Task goal: Carry on the article below about the Mafia boss Mariano Agate, picking up after its final sentence. The listing that follows the article is not part of it.

- Mariano Agate, Mafia boss of Mazara del Vallo
- Born: Mariano Agate 19 May 1939 Mazara del Vallo, Sicily, Italy
- Died: 3 April 2013 (aged 73) Mazara del Vallo, Sicily, Italy
- Occupation: Mafia boss
- Years active: 1970s–2013
- Organization: Sicilian Mafia
- Known for: Boss of the Mazara del Vallo Mafia family
- Opponent: Antimafia
- Criminal status: Deceased
- Children: Epifanio Agate
- Conviction: Life imprisonment
- Criminal charge: Murder, drug trafficking, organized crime
- Penalty: Life sentence
- Accomplices: Totò Riina, Corleonesi, 'Ndrangheta clans

= Mariano Agate =

Member of the Sicilian Mafia

Mariano Agate (19 May 1939 in Mazara del Vallo - 3 April 2013 in Mazara del Vallo) was a member of the Sicilian Mafia. He was the boss of Mazara del Vallo Mafia family since the 1970s when he replaced the old boss Mariano Licari. He also was the boss of the mandamento of Mazara, including the Mafia families of Marsala, Salemi and Vita. Agate was a member of "Iside", one of the most powerful local Masonic lodges.

In the 1980s, Agate supported the Corleonesi faction during the Second Mafia War and became the most important ally of Totò Riina in the province of Trapani. He also became a member of the Sicilian Mafia Commission.

Agate was arrested in 1982 for heroin trafficking. In 1985 he was sentenced to life for several murders, including those of judge Giacomo Ciaccio Montalto and the mayor of Castelvetrano, Vito Lipari. Agate was arrested again in 1992, after his release the year before. He was sentenced for life for the murders of the Antimafia judges Giovanni Falcone and Paolo Borsellino.

Dataset records:
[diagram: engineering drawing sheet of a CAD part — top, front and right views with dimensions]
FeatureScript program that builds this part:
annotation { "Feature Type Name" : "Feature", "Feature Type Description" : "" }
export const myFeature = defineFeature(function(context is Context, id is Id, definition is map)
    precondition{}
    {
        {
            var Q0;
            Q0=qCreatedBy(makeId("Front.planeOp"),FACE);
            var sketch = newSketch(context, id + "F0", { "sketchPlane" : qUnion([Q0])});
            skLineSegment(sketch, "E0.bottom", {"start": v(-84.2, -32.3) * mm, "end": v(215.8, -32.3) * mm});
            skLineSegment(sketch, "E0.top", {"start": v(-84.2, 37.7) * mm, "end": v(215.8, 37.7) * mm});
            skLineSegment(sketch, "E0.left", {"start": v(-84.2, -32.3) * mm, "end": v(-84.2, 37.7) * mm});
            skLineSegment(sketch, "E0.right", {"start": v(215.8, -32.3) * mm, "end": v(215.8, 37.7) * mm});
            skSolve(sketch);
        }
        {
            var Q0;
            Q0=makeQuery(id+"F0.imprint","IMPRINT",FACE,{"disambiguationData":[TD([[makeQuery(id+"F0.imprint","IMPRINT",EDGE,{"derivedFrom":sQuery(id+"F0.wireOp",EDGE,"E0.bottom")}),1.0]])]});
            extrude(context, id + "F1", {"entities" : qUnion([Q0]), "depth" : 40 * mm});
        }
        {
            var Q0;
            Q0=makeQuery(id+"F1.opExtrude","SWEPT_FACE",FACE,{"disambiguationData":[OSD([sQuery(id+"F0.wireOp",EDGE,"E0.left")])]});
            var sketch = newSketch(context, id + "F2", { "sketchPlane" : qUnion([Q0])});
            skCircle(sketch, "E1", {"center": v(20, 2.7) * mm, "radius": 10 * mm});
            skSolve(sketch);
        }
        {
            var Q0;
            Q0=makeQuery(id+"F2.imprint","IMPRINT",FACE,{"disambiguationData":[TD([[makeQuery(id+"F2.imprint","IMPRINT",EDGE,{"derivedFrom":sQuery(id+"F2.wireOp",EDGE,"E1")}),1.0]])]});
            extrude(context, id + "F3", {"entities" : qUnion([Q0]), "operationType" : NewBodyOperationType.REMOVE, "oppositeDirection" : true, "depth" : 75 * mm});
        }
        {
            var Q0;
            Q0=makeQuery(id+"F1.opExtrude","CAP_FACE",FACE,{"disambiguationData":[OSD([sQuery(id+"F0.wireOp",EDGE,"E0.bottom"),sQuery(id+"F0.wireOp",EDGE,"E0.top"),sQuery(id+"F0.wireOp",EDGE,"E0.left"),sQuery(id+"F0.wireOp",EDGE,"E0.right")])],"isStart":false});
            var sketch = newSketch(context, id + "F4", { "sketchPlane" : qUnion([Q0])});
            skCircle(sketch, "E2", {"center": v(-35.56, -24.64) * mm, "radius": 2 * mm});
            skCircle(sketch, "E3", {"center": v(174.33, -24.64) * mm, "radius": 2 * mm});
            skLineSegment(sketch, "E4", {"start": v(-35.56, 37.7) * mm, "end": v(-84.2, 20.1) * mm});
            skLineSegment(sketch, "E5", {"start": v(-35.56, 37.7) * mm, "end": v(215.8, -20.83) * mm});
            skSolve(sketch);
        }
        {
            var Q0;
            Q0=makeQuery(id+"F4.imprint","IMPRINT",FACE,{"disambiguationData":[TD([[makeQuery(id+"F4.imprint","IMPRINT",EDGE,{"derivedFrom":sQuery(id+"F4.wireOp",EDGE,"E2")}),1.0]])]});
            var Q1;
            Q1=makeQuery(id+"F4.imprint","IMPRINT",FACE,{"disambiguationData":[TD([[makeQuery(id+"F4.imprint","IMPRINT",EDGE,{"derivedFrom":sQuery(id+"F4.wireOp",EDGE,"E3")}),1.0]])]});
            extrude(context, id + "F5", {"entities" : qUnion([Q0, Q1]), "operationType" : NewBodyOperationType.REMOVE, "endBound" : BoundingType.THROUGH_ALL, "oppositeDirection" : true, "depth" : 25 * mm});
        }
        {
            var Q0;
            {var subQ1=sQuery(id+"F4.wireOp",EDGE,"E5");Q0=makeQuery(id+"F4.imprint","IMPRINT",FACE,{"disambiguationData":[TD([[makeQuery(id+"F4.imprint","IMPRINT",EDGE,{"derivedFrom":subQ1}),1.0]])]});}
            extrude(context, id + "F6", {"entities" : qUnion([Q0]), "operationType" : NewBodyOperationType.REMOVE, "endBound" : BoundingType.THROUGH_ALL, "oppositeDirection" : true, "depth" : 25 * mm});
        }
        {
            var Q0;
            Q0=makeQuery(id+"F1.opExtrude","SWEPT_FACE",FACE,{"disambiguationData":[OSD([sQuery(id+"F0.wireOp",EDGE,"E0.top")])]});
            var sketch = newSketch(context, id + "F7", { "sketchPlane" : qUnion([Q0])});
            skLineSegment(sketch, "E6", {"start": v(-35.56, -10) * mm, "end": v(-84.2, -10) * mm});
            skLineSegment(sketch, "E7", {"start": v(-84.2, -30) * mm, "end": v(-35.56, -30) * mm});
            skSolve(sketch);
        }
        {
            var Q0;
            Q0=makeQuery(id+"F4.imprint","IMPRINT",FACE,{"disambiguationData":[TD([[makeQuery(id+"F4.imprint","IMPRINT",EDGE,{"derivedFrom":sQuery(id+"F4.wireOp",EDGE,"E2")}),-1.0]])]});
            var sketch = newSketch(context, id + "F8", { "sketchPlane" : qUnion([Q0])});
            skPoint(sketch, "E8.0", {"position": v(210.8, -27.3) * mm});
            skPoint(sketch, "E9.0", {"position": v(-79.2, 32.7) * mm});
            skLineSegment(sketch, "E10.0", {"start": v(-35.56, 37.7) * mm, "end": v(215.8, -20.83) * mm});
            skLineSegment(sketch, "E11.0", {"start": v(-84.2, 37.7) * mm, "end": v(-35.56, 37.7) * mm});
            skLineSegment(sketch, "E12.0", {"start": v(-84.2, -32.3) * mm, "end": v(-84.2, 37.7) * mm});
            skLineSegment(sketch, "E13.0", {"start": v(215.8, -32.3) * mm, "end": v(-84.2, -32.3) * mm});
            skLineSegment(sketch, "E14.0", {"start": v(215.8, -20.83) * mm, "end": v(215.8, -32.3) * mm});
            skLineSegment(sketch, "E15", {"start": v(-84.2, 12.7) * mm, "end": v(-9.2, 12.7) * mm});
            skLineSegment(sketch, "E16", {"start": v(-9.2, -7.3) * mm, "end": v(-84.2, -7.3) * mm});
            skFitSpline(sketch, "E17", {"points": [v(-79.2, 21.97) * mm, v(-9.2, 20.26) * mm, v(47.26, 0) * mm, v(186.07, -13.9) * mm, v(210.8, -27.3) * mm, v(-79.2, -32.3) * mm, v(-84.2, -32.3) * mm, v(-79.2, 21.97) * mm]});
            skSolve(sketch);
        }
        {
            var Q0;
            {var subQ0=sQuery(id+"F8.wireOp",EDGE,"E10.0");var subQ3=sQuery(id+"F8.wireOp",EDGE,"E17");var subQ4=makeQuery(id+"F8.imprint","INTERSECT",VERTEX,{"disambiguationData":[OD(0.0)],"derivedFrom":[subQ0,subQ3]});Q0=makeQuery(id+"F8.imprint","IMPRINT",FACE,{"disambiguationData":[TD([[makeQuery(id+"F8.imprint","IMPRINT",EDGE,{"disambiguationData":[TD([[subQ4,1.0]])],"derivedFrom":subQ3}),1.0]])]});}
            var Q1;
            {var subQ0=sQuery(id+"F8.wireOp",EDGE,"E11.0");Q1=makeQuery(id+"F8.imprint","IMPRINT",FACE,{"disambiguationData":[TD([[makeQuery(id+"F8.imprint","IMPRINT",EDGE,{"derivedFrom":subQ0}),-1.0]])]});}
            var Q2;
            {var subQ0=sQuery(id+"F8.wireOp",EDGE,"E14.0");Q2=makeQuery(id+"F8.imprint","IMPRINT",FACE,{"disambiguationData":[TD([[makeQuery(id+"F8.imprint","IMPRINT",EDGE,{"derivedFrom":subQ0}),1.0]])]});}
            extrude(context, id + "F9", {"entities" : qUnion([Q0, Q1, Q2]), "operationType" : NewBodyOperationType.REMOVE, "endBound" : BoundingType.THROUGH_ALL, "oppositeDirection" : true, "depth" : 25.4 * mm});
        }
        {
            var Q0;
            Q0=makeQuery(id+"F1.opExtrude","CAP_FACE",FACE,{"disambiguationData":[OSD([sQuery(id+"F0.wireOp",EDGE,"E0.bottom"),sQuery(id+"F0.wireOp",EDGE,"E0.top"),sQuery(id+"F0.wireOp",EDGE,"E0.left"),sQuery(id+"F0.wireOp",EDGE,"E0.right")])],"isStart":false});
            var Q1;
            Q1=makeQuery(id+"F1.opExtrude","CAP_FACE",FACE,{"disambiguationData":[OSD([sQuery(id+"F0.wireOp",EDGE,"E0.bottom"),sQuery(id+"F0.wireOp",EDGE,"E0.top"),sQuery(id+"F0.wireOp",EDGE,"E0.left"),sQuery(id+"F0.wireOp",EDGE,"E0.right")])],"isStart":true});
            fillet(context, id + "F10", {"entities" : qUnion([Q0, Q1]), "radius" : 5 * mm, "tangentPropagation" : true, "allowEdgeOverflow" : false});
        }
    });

Solved problem:
In the 1990s, members of his clan worked together with the 'Ndrangheta clan headed by Giuseppe Morabito from Africo to import hashish from Morocco and cocaine from Latin America.

Despite being jailed, in 2004 he was accused of running an international cocaine trafficking ring with several 'Ndrangheta clans (the Marando, Trimboli and Barbaro clans from Platì in particular), supported by his son Epifanio Agate and Salvatore Miceli, a fugitive in Colombia. Although incarcerated under the strict 41-bis prison regime he instructed his son on how to run the business.

Agate died at home on 3 April 2013. He had been granted house arrest for serious health reasons. Agate was ill for some time with cancer. The authorities banned a public funeral to guarantee public order and security.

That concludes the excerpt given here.